WHAT IS REQUIRED: Transcribe every entry verbatim; omit pictures.

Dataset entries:
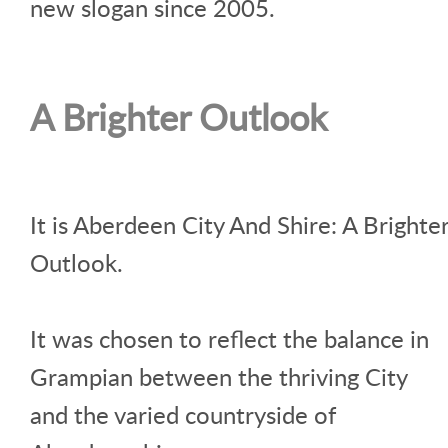
new slogan since 2005.
A Brighter Outlook
It is Aberdeen City And Shire: A Brighte
Outlook.
It was chosen to reflect the balance in
Grampian between the thriving City
and the varied countryside of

SOLUTION:
new slogan since 2005.
A Brighter Outlook
It is Aberdeen City And Shire: A Brighte
Outlook.
It was chosen to reflect the balance in
Grampian between the thriving City
and the varied countryside of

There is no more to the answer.